時間がないので,セクションわけもできませんし,まとめていない雑文です.

http://slashdot.jp/articles/09/01/27/1427228.shtml

ニンテンドー DS脳トレ効果は、紙と鉛筆と大差なし

ある Anonymous Coward 曰く、

仏レンヌ大学で認知心理学教授をつとめる Alain Lieury は「ニンテンドー DS は優れた技術の結晶であり、ゲームとしては大変楽しい。だが科学的なテストであると主張するのはインチキだ。」として、「脳を鍛える大人の DS トレーニング」のようないわゆる「脳トレ」ゲームの効能に異論を唱えている (Times Online の記事より) 。

教授の行った実験によると、10 歳の子供たち 67 名を 4 つのグループに分け、最初の 2 つのグループに対して 7 週間の記憶力コースをプレイさせ、3 つめのグループには紙と鉛筆を用いたパズルを解かせ、4 つめのグループには普通に学校に行かせた。この試行の前後で子供たちには論理テスト、記憶力テスト、計算テスト、記号の説明問題が課せられ、その前後の結果を比較した。その結果、計算問題では DS グループで 19 % の向上が見られたが、紙と鉛筆グループも、学校に行ったグループもほぼ同じ向上が見られた。記憶力テストでは DS グループは 17 % 低下、紙と鉛筆グループは 33 % 向上。論理テストでは DS グループおよび紙と鉛筆グループが 10 % の向上を示したが、学校に行ったグループは 20 % の向上を示した。

この結果について Lieury 教授は「いくつかポジティブな効果が見られるが、弱い効果に過ぎない」とし、「脳トレ」の監修者である川島隆太教授は「世間に数多くいる dream merchant (夢売人) の一人に過ぎない」と述べている。

何がひどいかというと,論旨と日本語の文法がめちゃめちゃ(に見える).このタレコミ者はたれ込む前に自分の文章を読み返したのでしょうか? こうはなりたくないものだな.
タイトルを見る限りだと,「ニンテンドーDS脳トレソフトで勉強しても,紙と鉛筆でがりがり勉強しても,効果に差がない」と主張しているように見えます.言い換えれば,「ニンテンドーDSでも,紙と鉛筆で勉強するのと同等の効果を得られる」と主張しているわけです.しかし,タレコミ文中に,「記憶力テストでは DS グループは 17 % 低下」とあります.大差があるじゃないですか.
しかし,つっこみどころ満載で楽しげな文章ですね.たとえば,「記憶力テストでは DS グループは 17 % 低下」にしても,何がどう低下したのか全くかかれておりません.タレコミ者は元の記事を正しく理解しているのだろうとは思いますが,この文章は論理的に意味の通った要約になっていません.

論旨から離れて,文法に言及しますと,タレコミ文には,主語+述語という形になってい(るように見え)ない部分があります.

仏レンヌ大学で認知心理学教授をつとめる Alain Lieury は「ニンテンドー DS は優れた技術の結晶であり、ゲームとしては大変楽しい。
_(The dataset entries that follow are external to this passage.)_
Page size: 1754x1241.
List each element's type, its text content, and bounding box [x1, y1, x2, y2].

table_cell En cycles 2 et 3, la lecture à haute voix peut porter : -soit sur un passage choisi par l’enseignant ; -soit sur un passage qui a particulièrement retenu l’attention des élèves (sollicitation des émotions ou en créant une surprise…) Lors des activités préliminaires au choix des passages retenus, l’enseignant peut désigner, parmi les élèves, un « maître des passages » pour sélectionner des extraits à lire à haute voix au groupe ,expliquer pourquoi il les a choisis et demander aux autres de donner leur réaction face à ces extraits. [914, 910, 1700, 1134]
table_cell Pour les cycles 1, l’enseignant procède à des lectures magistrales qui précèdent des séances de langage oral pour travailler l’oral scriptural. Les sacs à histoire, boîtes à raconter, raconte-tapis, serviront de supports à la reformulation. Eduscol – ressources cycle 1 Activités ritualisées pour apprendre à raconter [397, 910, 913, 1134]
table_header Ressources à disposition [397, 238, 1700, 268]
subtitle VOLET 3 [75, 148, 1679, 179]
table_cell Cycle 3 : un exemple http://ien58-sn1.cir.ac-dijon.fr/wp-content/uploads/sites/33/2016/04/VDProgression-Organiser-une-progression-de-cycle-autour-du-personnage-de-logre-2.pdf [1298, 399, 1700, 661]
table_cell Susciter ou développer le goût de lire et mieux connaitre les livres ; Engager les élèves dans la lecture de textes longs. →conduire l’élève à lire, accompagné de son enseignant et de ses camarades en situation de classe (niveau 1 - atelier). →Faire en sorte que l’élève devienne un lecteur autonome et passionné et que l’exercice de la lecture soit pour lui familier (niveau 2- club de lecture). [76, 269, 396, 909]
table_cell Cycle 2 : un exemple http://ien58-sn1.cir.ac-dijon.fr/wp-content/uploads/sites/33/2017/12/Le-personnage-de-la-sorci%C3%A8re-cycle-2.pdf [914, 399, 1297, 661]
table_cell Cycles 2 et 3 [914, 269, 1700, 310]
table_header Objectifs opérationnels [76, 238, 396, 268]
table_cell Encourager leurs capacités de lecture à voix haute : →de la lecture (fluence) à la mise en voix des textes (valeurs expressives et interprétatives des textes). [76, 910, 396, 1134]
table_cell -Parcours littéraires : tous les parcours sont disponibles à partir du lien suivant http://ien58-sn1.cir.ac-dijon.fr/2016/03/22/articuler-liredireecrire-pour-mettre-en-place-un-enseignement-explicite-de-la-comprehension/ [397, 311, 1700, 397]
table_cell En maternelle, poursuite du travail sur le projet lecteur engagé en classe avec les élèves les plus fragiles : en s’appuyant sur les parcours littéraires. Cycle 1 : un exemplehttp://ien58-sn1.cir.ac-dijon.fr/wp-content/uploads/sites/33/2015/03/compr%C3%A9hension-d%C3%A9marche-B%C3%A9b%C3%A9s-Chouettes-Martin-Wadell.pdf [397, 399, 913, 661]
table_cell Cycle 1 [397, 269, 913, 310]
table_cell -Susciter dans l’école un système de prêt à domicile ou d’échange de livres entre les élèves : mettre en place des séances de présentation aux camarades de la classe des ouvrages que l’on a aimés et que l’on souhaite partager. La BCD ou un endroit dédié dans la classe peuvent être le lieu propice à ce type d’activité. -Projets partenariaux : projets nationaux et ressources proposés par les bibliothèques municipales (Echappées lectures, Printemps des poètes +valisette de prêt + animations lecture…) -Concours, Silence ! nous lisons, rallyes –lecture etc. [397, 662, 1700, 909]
だが科学的なテストであると主張するのはインチキだ。」として、「脳を鍛える大人の DS トレーニング」のようないわゆる「脳トレ」ゲームの効能に異論を唱えている。

この文章は一見すると,主語と述語の関係が非常にわかりにくい.おそらく,「Alain Lieuryは異論を唱えている」なのだろうが,とてもではないが初見でその意味をとらえられない(少なくとも私は).
私だったらこう書く.といっても,文の順序を入れ替えて,つないだだけなのだが.(時間もありませんので.)
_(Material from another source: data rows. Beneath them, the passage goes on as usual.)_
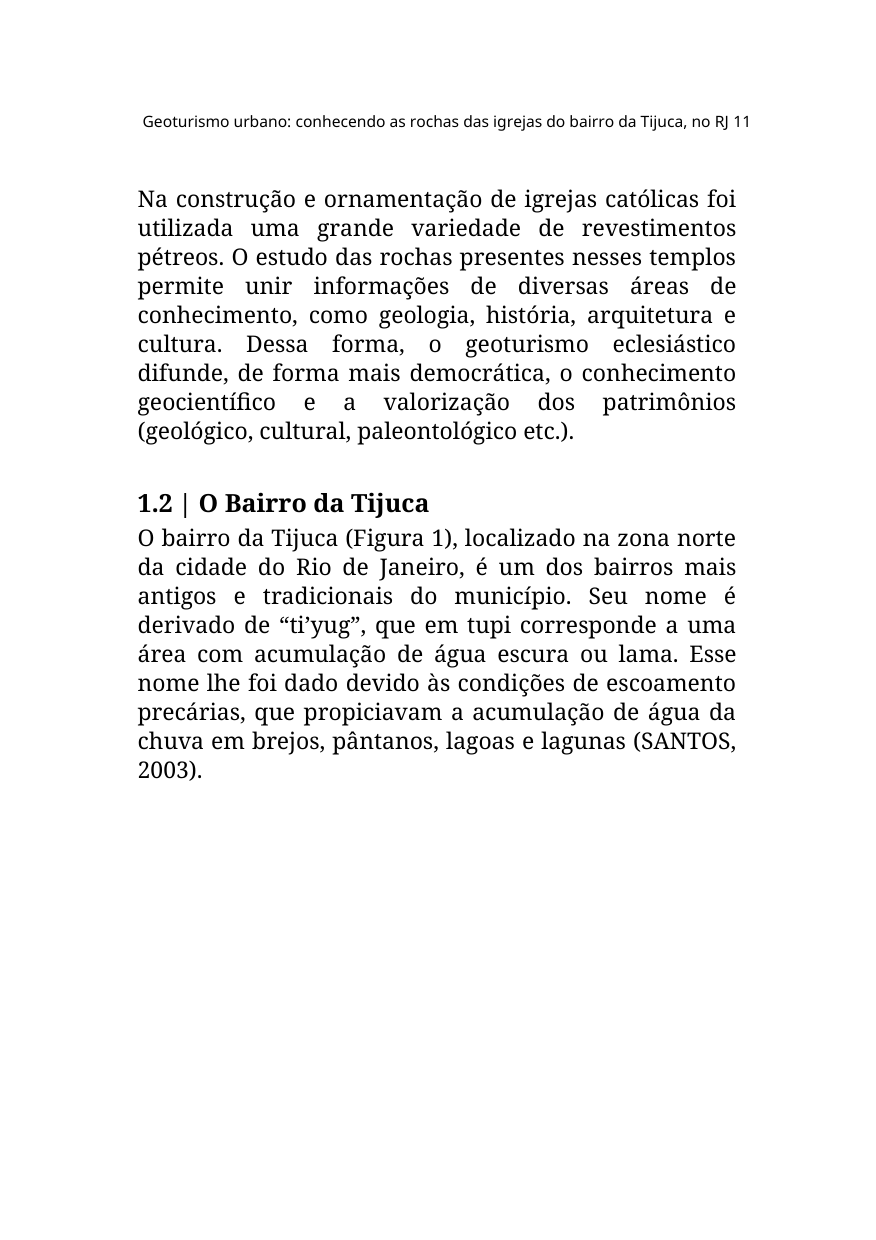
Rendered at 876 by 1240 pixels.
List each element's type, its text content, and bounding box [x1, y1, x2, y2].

text O bairro da Tijuca (Figura 1), localizado na zona norte da cidade do Rio de Janeiro, é um dos bairros mais antigos e tradicionais do município. Seu nome é derivado de “ti’yug”, que em tupi corresponde a uma área com acumulação de água escura ou lama. Esse nome lhe foi dado devido às condições de escoamento precárias, que propiciavam a acumulação de água da chuva em brejos, pântanos, lagoas e lagunas (SANTOS, 2003). [137, 524, 737, 784]
text Na construção e ornamentação de igrejas católicas foi utilizada uma grande variedade de revestimentos pétreos. O estudo das rochas presentes nesses templos permite unir informações de diversas áreas de conhecimento, como geologia, história, arquitetura e cultura. Dessa forma, o geoturismo eclesiástico difunde, de forma mais democrática, o conhecimento geocientífico e a valorização dos patrimônios (geológico, cultural, paleontológico etc.). [137, 184, 737, 445]
subtitle 1.2 | O Bairro da Tijuca [137, 492, 737, 517]
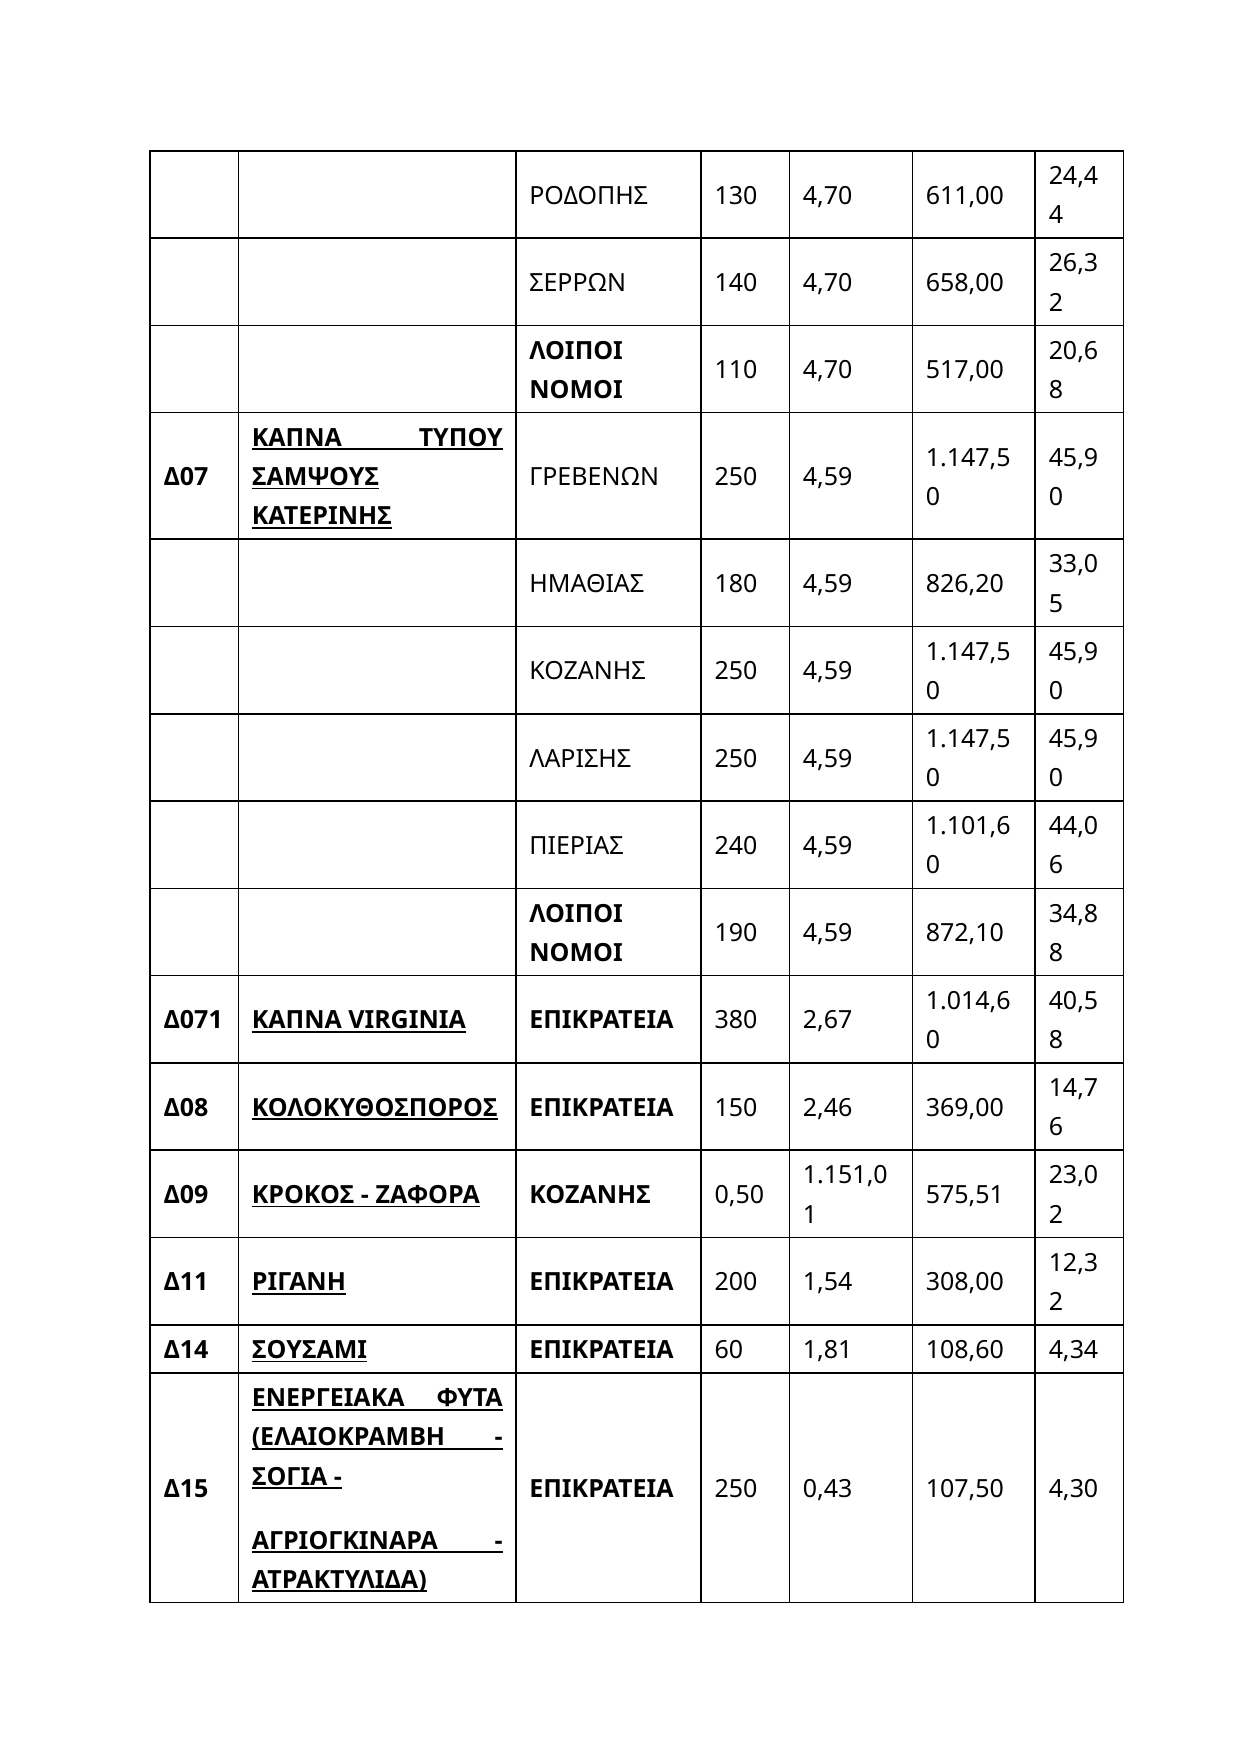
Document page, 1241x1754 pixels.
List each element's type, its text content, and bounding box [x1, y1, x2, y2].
仏レンヌ大学で認知心理学教授をつとめる Alain Lieury は 「脳を鍛える大人の DS トレーニング」のようないわゆる「脳トレ」ゲームの効能に異論を唱えている。氏の主張はこうだ.「ニンテンドー DS は優れた技術の結晶であり、ゲームとしては大変楽しいが,科学的なテストであると主張するのはインチキではないか。」 (Times Online の記事より)

それと,一番いただけないのが以下の一文.

この結果について Lieury 教授は「いくつかポジティブな効果が見られるが、弱い効果に過ぎない」とし、「脳トレ」の監修者である川島隆太教授は「世間に数多くいる dream merchant (夢売人) の一人に過ぎない」と述べている。

私は,「Lieury教授は〜と主張した」,「川島教授は(誰かに対して)夢売人の一人に過ぎないと述べた」と解釈しましたので,意味がわからなくなりました.
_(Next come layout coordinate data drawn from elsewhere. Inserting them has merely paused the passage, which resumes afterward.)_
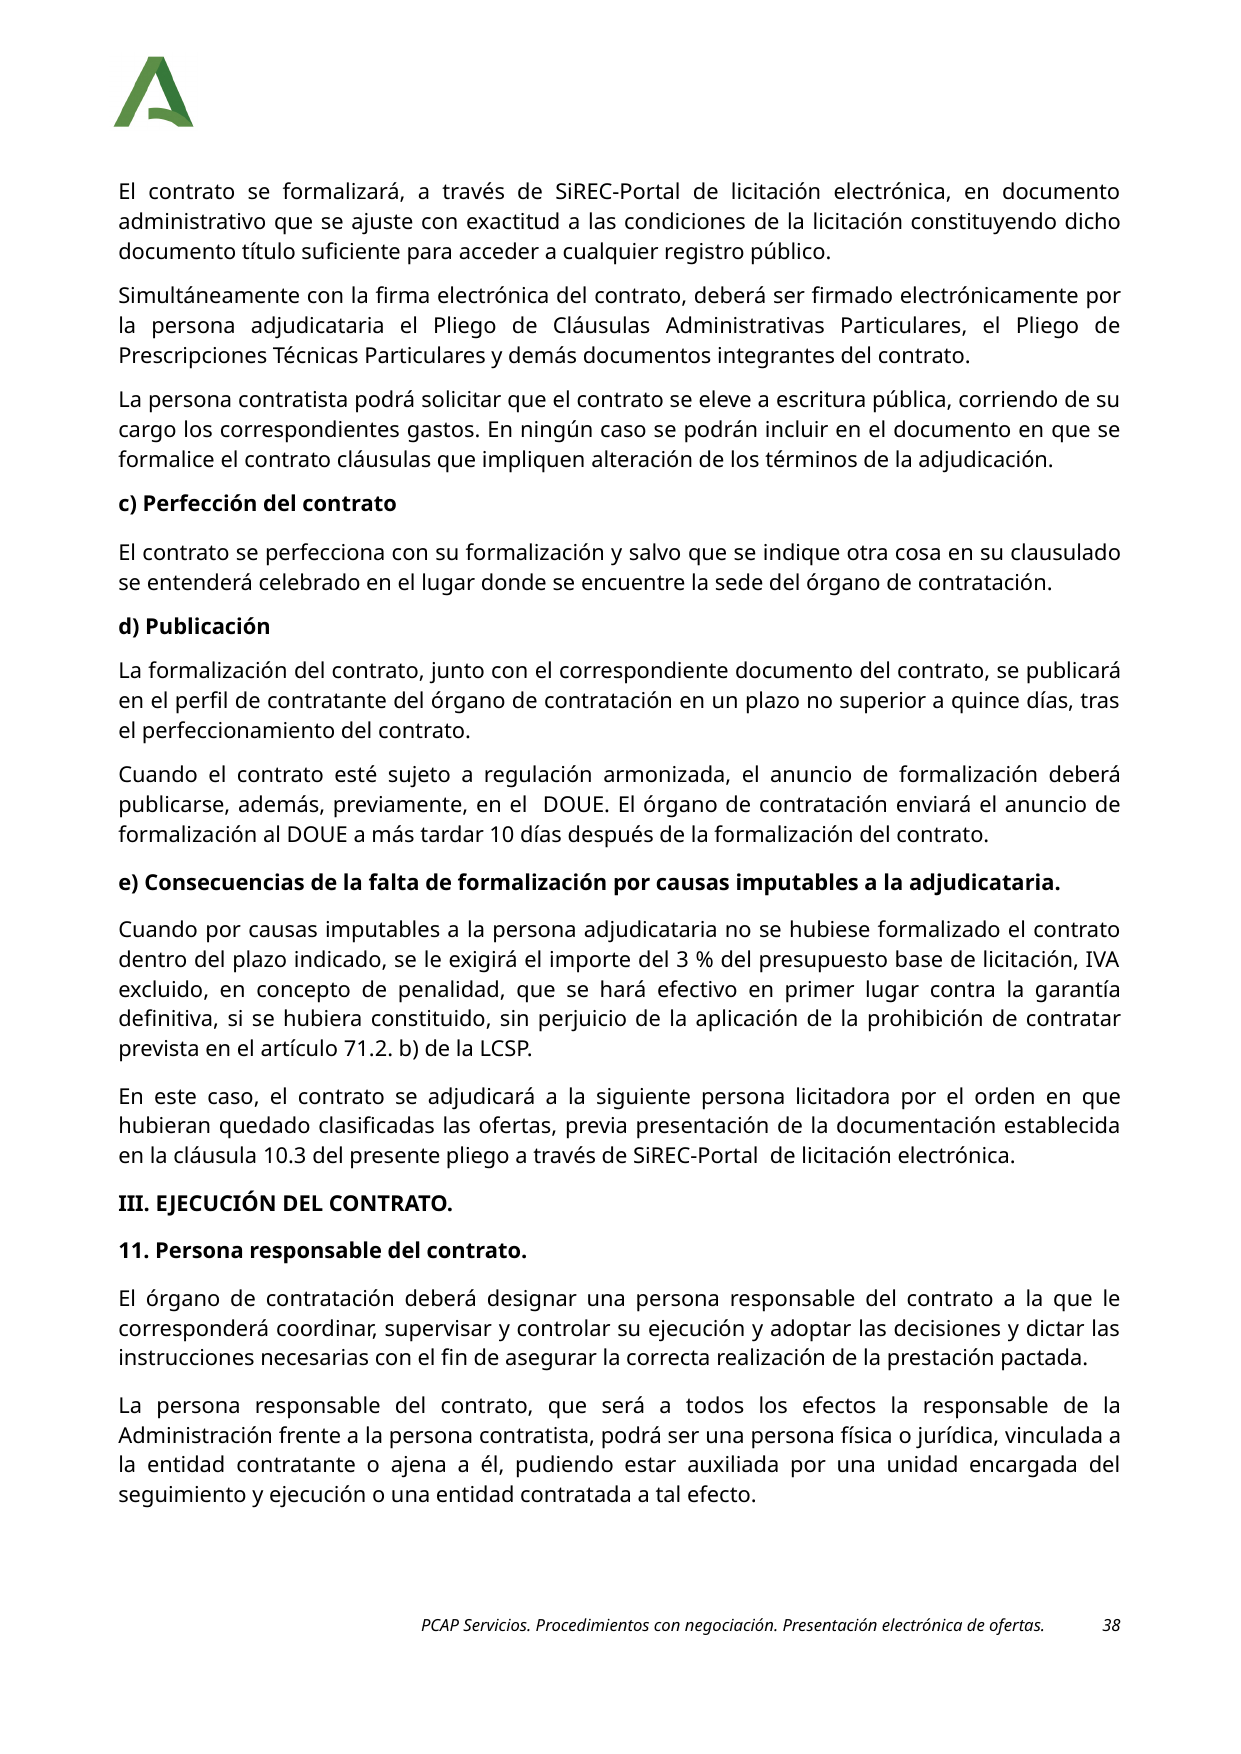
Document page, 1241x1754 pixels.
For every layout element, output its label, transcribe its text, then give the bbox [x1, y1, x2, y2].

text En este caso, el contrato se adjudicará a la siguiente persona licitadora por el orden en que hubieran quedado clasificadas las ofertas, previa presentación de la documentación establecida en la cláusula 10.3 del presente pliego a través de SiREC-Portal de licitación electrónica. [118, 1081, 1122, 1170]
list c) Perfección del contrato [118, 488, 1122, 518]
list El contrato se perfecciona con su formalización y salvo que se indique otra cosa en su clausulado se entenderá celebrado en el lugar donde se encuentre la sede del órgano de contratación. [118, 537, 1122, 597]
text Cuando por causas imputables a la persona adjudicataria no se hubiese formalizado el contrato dentro del plazo indicado, se le exigirá el importe del 3 % del presupuesto base de licitación, IVA excluido, en concepto de penalidad, que se hará efectivo en primer lugar contra la garantía definitiva, si se hubiera constituido, sin perjuicio de la aplicación de la prohibición de contratar prevista en el artículo 71.2. b) de la LCSP. [118, 914, 1122, 1063]
list La formalización del contrato, junto con el correspondiente documento del contrato, se publicará en el perfil de contratante del órgano de contratación en un plazo no superior a quince días, tras el perfeccionamiento del contrato. [118, 656, 1122, 745]
text Cuando el contrato esté sujeto a regulación armonizada, el anuncio de formalización deberá publicarse, además, previamente, en el DOUE. El órgano de contratación enviará el anuncio de formalización al DOUE a más tardar 10 días después de la formalización del contrato. [118, 759, 1122, 849]
subtitle III. EJECUCIÓN DEL CONTRATO. [118, 1188, 1122, 1218]
text d) Publicación [118, 611, 1122, 641]
picture [109, 52, 198, 131]
list Simultáneamente con la firma electrónica del contrato, deberá ser firmado electrónicamente por la persona adjudicataria el Pliego de Cláusulas Administrativas Particulares, el Pliego de Prescripciones Técnicas Particulares y demás documentos integrantes del contrato. [118, 280, 1122, 370]
subtitle 11. Persona responsable del contrato. [118, 1235, 1122, 1265]
list La persona contratista podrá solicitar que el contrato se eleve a escritura pública, corriendo de su cargo los correspondientes gastos. En ningún caso se podrán incluir en el documento en que se formalice el contrato cláusulas que impliquen alteración de los términos de la adjudicación. [118, 384, 1122, 474]
text e) Consecuencias de la falta de formalización por causas imputables a la adjudicataria. [118, 867, 1122, 896]
text La persona responsable del contrato, que será a todos los efectos la responsable de la Administración frente a la persona contratista, podrá ser una persona física o jurídica, vinculada a la entidad contratante o ajena a él, pudiendo estar auxiliada por una unidad encargada del seguimiento y ejecución o una entidad contratada a tal efecto. [118, 1390, 1122, 1509]
text El órgano de contratación deberá designar una persona responsable del contrato a la que le corresponderá coordinar, supervisar y controlar su ejecución y adoptar las decisiones y dictar las instrucciones necesarias con el fin de asegurar la correcta realización de la prestación pactada. [118, 1283, 1122, 1372]
list El contrato se formalizará, a través de SiREC-Portal de licitación electrónica, en documento administrativo que se ajuste con exactitud a las condiciones de la licitación constituyendo dicho documento título suficiente para acceder a cualquier registro público. [118, 176, 1122, 266]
本タレコミ文は,記述している内容はよく理解できているにもかかわらず,大変頭の悪い文章となってしまった好例といえましょう.個人の日記であればこれでもよいかもしれませんが,第三者に読んでもらうことを前提としている文章であるなら,もう少し推敲していただきたいものです.
この手のタレコミ文に対する攻撃はslashdot内でもよくあるのですが,そのたびに「元記事を読めばわかる」と主張される方がおられます.しかし,それはタレコミ文に記述されたことより より深い議論の際に必要な作業なのであって,タレコミ文を理解できないときは明らかにタレコミ者の責任なのです.